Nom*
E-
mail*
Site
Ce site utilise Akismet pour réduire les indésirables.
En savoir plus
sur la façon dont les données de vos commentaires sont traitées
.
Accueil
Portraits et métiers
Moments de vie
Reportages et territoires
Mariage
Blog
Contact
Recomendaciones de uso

--

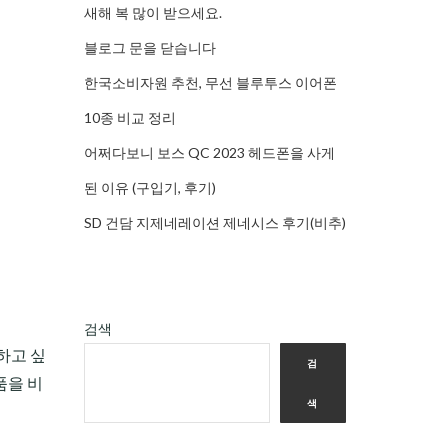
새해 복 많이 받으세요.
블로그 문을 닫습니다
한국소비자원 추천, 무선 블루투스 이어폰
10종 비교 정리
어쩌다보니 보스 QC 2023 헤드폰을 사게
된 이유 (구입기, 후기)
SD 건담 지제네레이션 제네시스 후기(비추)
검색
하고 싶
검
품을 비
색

## WHAT TO WORK ON
Please output exactly the lines between the one holding "En savoir plus" and the one holding "Recomendaciones de uso" in the records above, inclusive, and nothing more.

## SOLVED PROBLEM
En savoir plus
sur la façon dont les données de vos commentaires sont traitées
.
Accueil
Portraits et métiers
Moments de vie
Reportages et territoires
Mariage
Blog
Contact
Recomendaciones de uso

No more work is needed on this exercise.